There just aren’t enough hours in the day. That is, for yourself. When you finally get the kids tucked into bed, yearning earnestly for that elusive ‘me’ time, there doesn’t seem to be much time left!
Mostly, when that time eventually ticks around, I am too tired to do what I had wanted to do unhindered all day…and end up relaxing with ‘The Block’ and a cup of tea on the couch. Not that relaxing isn’t fantastic…it really is. But what about all that blog reading I had wanted to do, the house work, the connecting with my husband, the keeping up with the bills, the writing of that reply email to my friend who has waited many procrastinating months to hear from me …and what about my new hobby?
That’s right, who has time for a hobby? It seems for a mother to keep her sanity, and keep up with the Jones’ in this busy modern society, a hobby is the new black handbag (or nappy bag even).
So after much dilly dallying about, with so many endless choices vying for my attention, I chose one hobby. Not to validate myself in modern society as such, but to see if it really does help one to keep calm in the midst of a fast-paced life.
What did I choose? The most unlikely hobby for myself. I chose to be a sewer. As in, a sewist. Not the smelly kind.
This is unusual for me, as, firstly, I have had zero patience in the past for sewing machines. All machines tend to seize up on me, for that matter. And my solution to fixing a machine, is to get angry at it and hit it. And then ignore it and wait for my husband to deal with it.
Secondly, I have never completely finished a project (in all those years of school Home Economics). I’m all full steam ahead at the start, come up against roadblocks and get stuck there. Forever.
Thirdly, I hate sewing. Oh yes, I forgot about that.
Did I mention that I hate making mistakes as I have no patience for them, and also, that I can’t easily fix mistakes, as I have no patience for them? What does one require to sew, I hear you say? Yes. Mostly patience.
One can’t finish a project right away either. You need to cut the pattern, piece the pattern together, trace the pattern, cut the traced pattern, pin the material to the traced pattern, cut out the material, pin the parts together, put the correct thread on the bobbin and thread the needle, blah blah blah, and…finally begin to sew. A lot of racking the brain occurs step-by-step to make sense of the instructions, and then, inevitably, out comes the unpicker. Many times. It’s actually crooked now.
I’ve yearned for years to be more creative. I can be. I was. Until I did law, which snuffs creativity out of you (yes, you do need to think cleverly about all avenues, but within the constraints of the law). Obviously. And there are no pretty things to get all clucky over.

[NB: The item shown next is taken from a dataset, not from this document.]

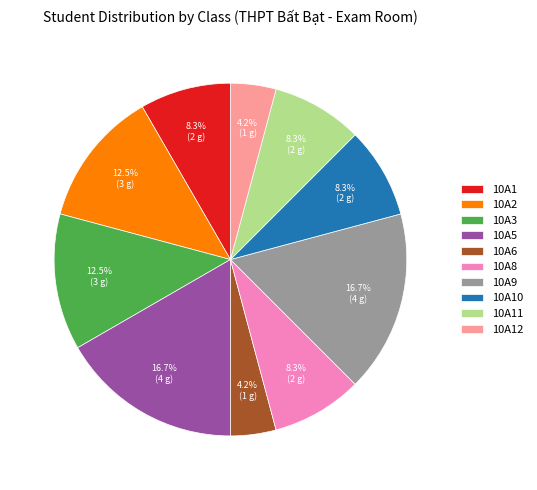

Which has a higher value, 10A3 or 10A11?

10A3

Although I suppose some lawyers would get excited over legislation.)
So, after years of wishing I could sew cute little outfits for my children, (there is a half-finished 000 knitted cardigan that has been sitting in a cardboard box for over 4 years downstairs…) and thinking how clever and creative my sewing friends are, I now am one myself. TA-DA!
Except, I’ve realised, there actually isn’t a whole lot of creativity involved. It is following a pattern, similar to following legal principles in fact. And dealing with problems.
But, you get to shop, and match up beautiful fabrics (cue creativity) and who doesn’t love that? And um and aah over fabrics and cute babies modelling your finished garments.
You also get a sense of achievement in producing something you made yourself, and for your children, who proudly (or unknowingly) wear your pride on their snotty sleeves.
So there you have it. I am a bona fide representative for myself, in the Sewing Business. And yes, I think having a hobby does work as a de-stressor. I feel a happier individual. I can’t stop looking at my children in their gorgeous outfits I –MYSELF – ME made them.
I am thinking of meeting the challenge of making clothes for others too. What do you think?